→ **Tugas Wajib**:
Tolong jawab pertanyaan berikut berdasarkan tulisan tentang berpikir sehat.
(a) Apa pelanggaran kedua terhadap Prinsip Proporsionalitas yang disoroti dalam tulisan itu?
(b) Istilah apa yang dipakai untuk diskriminasi tanpa alasan?
(c) Surah dan ayat Al-Quran mana yang dikutip?

→ **Kutipan Teks**:
'''

Mohon tunggu...
KOMENTAR
Filsafat

Refrensi Tentang Berfikir yang Sehat - II

13 Juni 2010   14:46 Diperbarui: 26 Juni 2015   15:34 222 0
BAGIAN 3
Sebelumnya telah sedikit kita ulas salah satu pelanggaran terbesar aturan nalar “Prinsip Proporsionalitas” di dunia pemikiran, yaitu “menyama-nyamakan hal-hal yang tidak bisa disamakan”. Dan kita sudah melihat bahwa pelanggaran semacam ini dengan mudahnya telah menghasilkan berbagai keyakinan, paham, dan aliran-aliran keagamaan yang sangat melecehkan akal sehat serta bertentangan dengan hati nurani.

Kali ini, kita akan menyoroti pelanggaran kedua terhadap prinsip ini, yaitu “membeda-bedakan atau memisah-misahkan hal-hal yang tidak bisa dibeda-bedakan dan dipisah-pisahkan”. Ketika dua hal atau lebih itu sama, sejenis, senilai, atau saling mengukuhkan, maka hal-hal tersebut tidaklah sah secara rasional untuk dibeda-bedakan status, jenis, nilai, atau bentuk penyikapannya. Pelanggaran terhadap hal ini adalah diskriminasi tanpa alasan (tafrîq bilâ farqin) yang sebetulnya merupakan wujud inkonsistensi dalam berpikir.

Pada puncaknya, inkonsistensi berpikir akan membuahkan anggapan-anggapan takstabil, paham-paham absurd, dan tindakan-tindakan yang plin-plan tak beraturan. Dan ketika pola kesemrawutan semacam ini merasuki konsep-konsep keberagamaan seseorang, yang akan muncul adalah split personality serta ketidakmenentuan dalam mengabdi, bertuhan, dan beribadah—yang tentu saja akan mengantarkan pelakunya pada ketidakseimbangan hidup, kesia-siaan amal, serta kekacauan nasib di Dunia dan Akhirat.

Al-Quran menandaskan: “Dan di antara manusia ada orang yang menyembah Allah pada satu tepi (saja). Jika ia memperoleh kebaikan, ia tetap nyaman dalam keadaan (beribadah) itu; dan jika ia ditimpa suatu bencana, ia sontak berbalik ke belakang (tidak lagi beribadah). Rugilah ia di Dunia dan Akhirat! Yang demikian itu merupakan kerugian yang nyata.” (QS. Al-Hajj: 11).

Ibadah dan pengabdian kepada Tuhan adalah sesuatu yang utuh, bersifat universal, serta merupakan kesatuan konsep dan tindakan yang terpadu sehingga tidak bisa dicerai-beraikan unsur-unsurnya dan sama sekali tidaklah sah untuk hanya dilakukan dalam momen-momen tertentu saja. Pada saat keutuhan, universalitas, dan kesatu-paduan ibadah ini diterjang, maka kepribadian seseorang akan pecah dan berbagai kerja serta usaha parsialnya itu akan sia-sia tidak berguna.

'''

→ **Data Tersimpan**:
'''

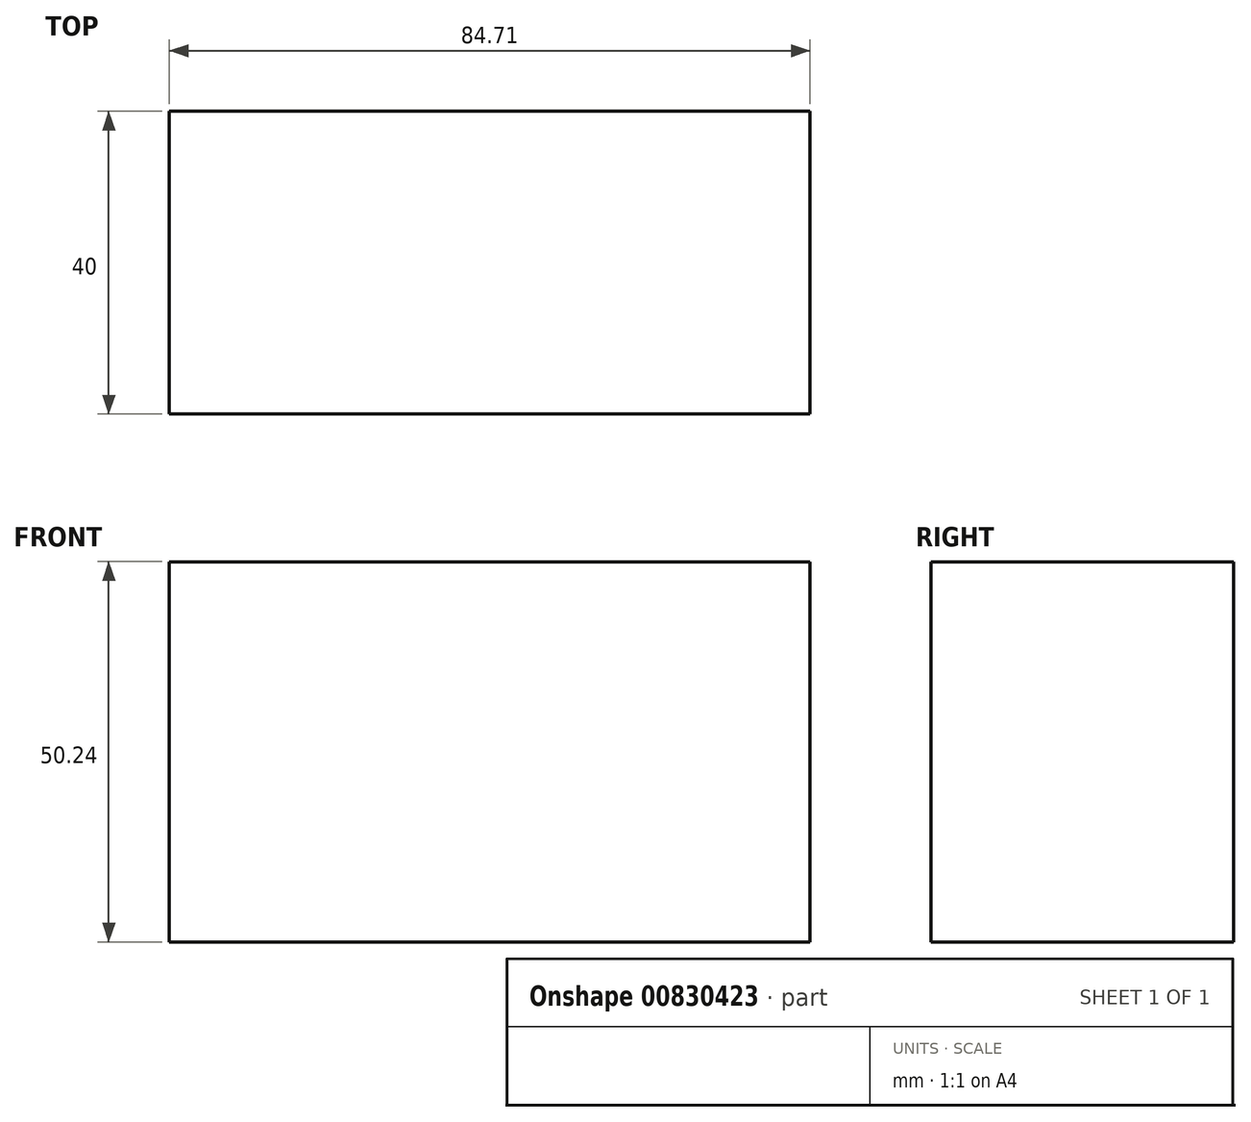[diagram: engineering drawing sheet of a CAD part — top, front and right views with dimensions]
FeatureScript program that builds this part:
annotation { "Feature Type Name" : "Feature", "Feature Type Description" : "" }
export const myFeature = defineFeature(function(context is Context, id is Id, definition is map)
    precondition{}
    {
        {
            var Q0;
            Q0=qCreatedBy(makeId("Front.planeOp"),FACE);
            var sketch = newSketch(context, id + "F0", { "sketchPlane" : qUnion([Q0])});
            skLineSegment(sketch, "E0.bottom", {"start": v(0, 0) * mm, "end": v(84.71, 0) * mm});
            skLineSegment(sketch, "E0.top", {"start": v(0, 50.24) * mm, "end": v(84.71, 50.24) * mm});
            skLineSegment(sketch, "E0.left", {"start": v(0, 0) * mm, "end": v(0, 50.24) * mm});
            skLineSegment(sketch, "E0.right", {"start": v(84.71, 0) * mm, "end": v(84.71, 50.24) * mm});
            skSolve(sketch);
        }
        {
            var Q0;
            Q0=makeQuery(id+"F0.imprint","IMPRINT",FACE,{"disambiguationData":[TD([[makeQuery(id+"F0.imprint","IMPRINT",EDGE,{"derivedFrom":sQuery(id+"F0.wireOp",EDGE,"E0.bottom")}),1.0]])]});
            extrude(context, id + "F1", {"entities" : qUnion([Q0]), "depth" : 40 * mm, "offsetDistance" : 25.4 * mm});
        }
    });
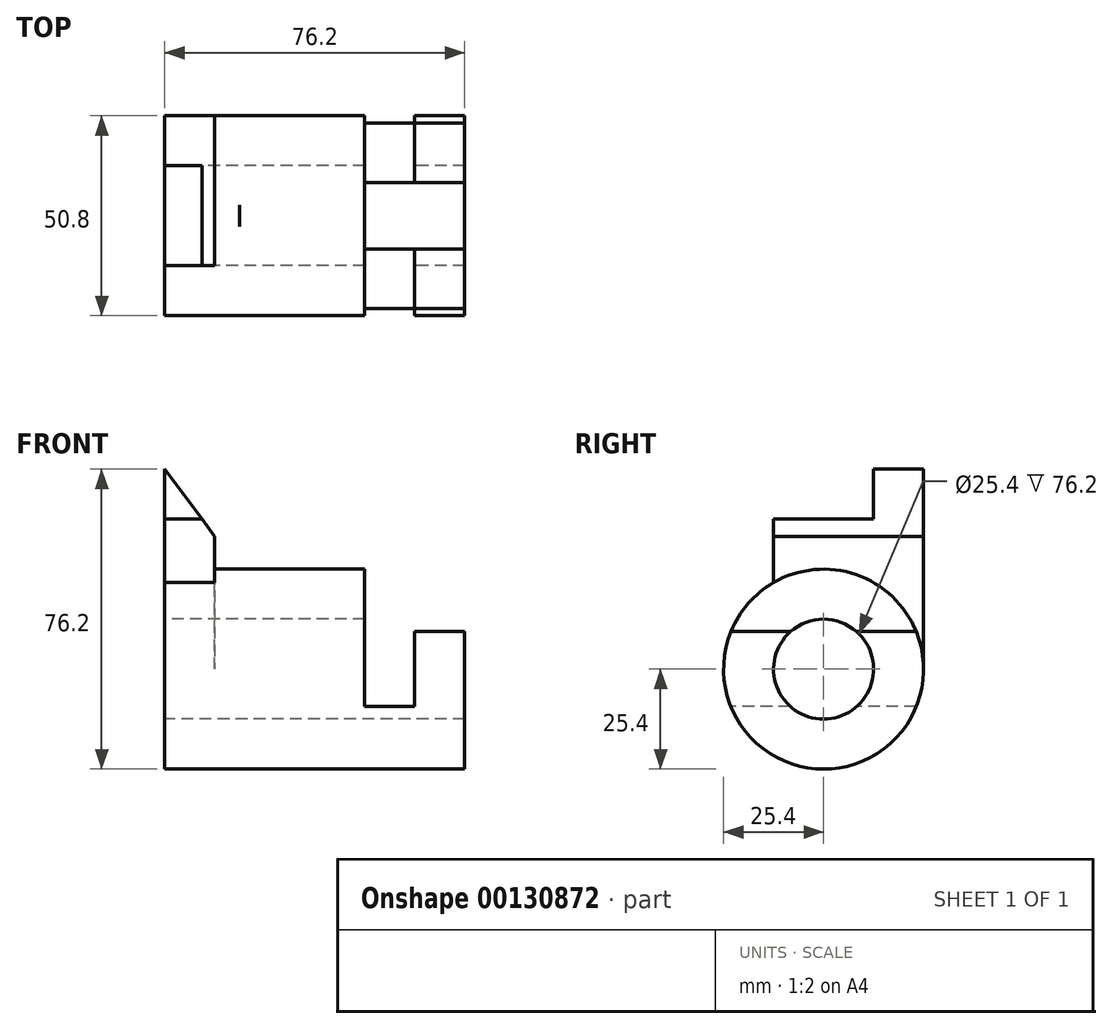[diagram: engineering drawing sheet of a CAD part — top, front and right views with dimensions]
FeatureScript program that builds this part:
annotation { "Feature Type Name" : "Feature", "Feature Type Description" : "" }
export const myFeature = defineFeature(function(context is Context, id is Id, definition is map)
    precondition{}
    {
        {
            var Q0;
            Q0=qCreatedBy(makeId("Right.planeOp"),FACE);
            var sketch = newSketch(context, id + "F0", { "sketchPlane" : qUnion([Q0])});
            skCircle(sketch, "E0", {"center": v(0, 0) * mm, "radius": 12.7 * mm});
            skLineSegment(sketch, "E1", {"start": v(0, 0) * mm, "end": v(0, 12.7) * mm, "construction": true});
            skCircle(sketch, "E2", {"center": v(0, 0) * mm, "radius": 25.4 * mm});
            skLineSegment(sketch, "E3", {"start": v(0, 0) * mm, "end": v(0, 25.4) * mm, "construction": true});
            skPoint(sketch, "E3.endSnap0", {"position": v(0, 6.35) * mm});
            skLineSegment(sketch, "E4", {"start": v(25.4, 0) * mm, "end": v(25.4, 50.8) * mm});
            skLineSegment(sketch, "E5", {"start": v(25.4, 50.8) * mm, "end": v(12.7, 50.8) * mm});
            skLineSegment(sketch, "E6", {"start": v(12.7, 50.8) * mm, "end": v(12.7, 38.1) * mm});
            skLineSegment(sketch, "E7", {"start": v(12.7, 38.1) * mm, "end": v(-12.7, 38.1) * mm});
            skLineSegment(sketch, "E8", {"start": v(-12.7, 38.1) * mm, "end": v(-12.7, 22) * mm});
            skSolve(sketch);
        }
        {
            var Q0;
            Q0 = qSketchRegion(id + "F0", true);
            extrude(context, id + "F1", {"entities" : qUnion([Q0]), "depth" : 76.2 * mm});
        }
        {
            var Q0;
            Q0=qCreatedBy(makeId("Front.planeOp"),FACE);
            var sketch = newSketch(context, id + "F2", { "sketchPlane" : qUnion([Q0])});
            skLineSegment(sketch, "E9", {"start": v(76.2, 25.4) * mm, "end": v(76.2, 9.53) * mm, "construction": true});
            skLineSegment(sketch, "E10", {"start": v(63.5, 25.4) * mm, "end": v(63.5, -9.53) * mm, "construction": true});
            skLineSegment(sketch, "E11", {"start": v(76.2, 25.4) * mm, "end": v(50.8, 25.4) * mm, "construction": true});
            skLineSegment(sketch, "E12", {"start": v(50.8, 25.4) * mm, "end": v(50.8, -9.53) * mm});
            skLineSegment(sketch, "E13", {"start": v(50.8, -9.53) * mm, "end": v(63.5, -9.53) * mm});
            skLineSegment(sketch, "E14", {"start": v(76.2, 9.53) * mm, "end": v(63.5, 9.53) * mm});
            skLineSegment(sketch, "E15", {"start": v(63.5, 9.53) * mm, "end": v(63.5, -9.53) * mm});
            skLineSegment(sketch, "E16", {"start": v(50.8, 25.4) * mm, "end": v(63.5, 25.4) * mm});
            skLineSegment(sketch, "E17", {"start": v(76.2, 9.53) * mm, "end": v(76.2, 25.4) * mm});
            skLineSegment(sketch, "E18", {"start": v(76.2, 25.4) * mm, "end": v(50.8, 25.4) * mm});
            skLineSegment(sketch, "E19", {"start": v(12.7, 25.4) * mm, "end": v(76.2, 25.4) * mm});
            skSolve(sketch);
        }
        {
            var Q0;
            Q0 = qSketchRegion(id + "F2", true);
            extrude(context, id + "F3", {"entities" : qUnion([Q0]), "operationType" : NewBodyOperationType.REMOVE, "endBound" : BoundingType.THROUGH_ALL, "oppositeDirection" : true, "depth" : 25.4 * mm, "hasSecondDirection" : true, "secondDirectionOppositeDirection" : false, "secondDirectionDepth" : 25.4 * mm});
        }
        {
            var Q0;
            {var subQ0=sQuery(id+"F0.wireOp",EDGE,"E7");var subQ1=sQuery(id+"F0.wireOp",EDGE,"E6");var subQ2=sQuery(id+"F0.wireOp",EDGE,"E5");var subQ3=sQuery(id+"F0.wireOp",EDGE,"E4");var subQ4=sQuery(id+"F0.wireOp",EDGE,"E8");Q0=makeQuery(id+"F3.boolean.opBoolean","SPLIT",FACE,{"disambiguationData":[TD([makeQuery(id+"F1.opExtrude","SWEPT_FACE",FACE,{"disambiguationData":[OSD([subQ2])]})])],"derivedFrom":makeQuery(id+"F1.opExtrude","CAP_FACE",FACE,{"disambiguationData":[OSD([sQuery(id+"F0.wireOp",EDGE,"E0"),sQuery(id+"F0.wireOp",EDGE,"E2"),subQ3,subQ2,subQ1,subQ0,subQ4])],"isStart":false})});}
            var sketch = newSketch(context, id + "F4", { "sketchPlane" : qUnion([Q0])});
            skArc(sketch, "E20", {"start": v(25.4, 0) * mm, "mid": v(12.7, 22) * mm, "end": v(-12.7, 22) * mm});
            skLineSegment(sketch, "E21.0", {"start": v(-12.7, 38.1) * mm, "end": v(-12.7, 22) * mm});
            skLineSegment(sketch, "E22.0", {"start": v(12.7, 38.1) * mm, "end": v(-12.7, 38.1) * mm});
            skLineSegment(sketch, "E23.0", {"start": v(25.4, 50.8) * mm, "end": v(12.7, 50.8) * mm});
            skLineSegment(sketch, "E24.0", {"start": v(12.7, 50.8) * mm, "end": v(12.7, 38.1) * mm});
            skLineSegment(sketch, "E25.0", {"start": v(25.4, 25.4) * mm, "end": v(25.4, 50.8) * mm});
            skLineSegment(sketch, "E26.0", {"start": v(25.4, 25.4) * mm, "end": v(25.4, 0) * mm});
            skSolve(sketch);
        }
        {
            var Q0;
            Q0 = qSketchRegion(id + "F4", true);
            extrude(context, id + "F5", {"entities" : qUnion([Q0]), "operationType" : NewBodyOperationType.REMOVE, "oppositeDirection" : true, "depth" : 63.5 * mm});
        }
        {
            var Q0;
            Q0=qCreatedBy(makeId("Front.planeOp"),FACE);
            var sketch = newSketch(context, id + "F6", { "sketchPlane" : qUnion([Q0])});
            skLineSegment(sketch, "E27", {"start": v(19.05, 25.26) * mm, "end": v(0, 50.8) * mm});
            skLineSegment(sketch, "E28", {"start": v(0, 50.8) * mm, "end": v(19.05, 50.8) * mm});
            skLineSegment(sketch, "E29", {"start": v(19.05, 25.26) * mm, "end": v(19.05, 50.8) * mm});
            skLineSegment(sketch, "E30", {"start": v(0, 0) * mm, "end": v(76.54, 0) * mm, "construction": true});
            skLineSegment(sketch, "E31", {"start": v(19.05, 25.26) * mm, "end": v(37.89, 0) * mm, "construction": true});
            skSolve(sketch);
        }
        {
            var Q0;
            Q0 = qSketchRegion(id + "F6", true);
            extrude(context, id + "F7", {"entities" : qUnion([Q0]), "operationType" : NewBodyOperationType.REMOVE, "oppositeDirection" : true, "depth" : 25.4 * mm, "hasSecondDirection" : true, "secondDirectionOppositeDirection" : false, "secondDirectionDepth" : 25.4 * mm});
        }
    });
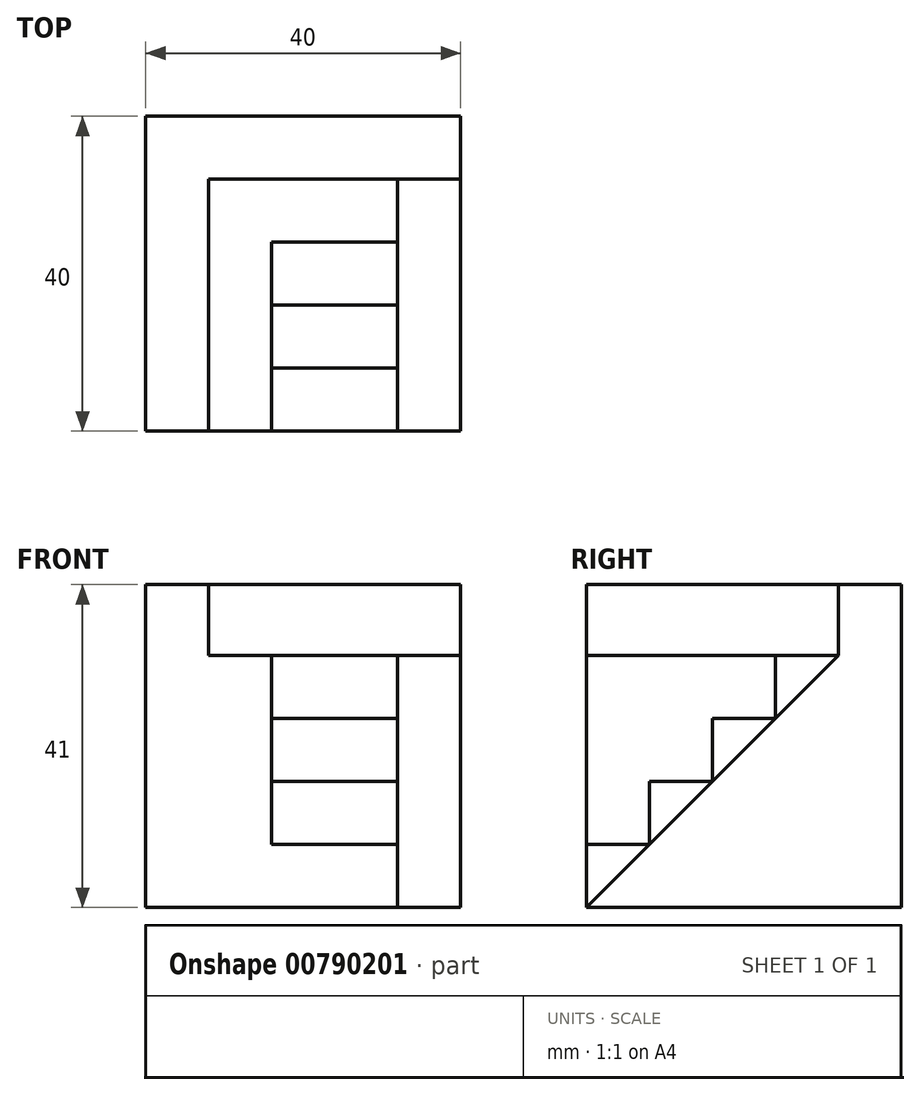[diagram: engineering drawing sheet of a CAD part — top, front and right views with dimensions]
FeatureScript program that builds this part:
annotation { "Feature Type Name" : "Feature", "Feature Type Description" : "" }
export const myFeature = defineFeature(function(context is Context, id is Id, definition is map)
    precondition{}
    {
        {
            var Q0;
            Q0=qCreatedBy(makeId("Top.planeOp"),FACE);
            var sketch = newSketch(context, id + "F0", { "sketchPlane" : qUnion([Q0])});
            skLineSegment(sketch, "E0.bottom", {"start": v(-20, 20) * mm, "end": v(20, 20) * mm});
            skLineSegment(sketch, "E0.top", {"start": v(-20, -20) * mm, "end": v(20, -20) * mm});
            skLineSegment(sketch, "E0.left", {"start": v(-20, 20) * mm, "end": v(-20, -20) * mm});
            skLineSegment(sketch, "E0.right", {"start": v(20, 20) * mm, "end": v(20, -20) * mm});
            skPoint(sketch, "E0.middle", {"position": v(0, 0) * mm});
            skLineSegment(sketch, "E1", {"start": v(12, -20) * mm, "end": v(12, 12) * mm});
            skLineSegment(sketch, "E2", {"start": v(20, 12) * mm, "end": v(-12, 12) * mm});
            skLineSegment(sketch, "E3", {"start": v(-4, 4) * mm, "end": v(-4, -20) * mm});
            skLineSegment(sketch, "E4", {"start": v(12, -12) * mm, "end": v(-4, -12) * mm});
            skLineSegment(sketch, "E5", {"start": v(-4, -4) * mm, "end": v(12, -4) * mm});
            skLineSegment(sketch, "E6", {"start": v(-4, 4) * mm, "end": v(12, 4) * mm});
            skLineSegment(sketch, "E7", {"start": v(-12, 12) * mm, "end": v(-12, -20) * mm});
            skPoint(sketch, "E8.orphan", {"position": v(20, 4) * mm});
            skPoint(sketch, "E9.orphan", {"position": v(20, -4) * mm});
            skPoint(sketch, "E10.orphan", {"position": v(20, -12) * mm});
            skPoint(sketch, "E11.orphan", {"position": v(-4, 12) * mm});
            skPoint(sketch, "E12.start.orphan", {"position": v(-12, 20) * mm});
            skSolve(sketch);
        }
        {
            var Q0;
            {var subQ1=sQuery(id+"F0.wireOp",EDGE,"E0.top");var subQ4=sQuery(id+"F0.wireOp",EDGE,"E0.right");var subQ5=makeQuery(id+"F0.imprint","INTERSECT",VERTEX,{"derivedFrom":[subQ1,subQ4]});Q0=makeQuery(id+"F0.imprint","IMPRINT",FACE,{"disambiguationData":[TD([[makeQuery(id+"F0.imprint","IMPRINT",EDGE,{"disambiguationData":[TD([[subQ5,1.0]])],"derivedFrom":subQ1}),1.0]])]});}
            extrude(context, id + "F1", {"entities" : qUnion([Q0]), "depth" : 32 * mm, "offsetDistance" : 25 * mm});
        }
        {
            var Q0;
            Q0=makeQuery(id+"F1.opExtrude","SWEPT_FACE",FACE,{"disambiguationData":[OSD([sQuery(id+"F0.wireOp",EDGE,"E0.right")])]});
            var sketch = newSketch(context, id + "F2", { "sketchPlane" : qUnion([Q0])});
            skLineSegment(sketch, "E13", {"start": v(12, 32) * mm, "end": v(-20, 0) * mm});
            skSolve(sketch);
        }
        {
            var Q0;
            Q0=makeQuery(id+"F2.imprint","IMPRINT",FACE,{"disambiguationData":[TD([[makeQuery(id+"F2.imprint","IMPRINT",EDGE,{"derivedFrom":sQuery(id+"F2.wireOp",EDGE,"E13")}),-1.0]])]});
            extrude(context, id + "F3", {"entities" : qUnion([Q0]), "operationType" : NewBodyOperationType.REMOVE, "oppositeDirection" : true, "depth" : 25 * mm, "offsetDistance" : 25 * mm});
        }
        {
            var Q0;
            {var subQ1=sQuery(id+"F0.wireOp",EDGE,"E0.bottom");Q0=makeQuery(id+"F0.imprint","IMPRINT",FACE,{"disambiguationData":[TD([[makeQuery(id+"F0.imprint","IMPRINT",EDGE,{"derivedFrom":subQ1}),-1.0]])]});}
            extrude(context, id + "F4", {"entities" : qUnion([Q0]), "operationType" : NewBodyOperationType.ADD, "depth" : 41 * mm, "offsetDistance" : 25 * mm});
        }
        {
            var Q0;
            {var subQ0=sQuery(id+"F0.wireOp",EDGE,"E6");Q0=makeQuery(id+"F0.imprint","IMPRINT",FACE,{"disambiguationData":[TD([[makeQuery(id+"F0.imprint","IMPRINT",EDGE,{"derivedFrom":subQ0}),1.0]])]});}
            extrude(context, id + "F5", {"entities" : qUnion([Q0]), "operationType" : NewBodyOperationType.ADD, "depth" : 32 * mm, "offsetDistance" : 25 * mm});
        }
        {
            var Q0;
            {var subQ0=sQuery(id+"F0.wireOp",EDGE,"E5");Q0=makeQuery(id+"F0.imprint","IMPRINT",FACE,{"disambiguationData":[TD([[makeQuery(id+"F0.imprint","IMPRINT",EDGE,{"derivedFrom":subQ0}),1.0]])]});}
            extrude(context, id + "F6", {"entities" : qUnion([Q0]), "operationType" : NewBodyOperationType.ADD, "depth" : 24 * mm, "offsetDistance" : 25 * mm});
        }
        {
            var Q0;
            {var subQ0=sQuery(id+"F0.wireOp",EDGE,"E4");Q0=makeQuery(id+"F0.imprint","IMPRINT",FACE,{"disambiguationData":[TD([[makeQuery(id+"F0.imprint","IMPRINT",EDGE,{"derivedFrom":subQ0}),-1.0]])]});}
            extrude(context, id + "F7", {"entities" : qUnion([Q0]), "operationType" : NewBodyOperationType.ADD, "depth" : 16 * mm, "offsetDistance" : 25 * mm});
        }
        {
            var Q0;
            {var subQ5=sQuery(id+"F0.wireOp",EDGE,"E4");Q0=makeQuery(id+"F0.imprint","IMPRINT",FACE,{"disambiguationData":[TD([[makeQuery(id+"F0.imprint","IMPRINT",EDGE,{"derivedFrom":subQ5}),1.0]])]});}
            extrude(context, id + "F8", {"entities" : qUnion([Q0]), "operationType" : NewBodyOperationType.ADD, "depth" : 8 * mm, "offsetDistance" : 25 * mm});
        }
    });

'''

→ **Jawaban Tugas**:
(a) Membeda-bedakan atau memisah-misahkan hal-hal yang tidak bisa dibeda-bedakan dan dipisah-pisahkan.
(b) Tafrîq bilâ farqin.
(c) QS. Al-Hajj: 11.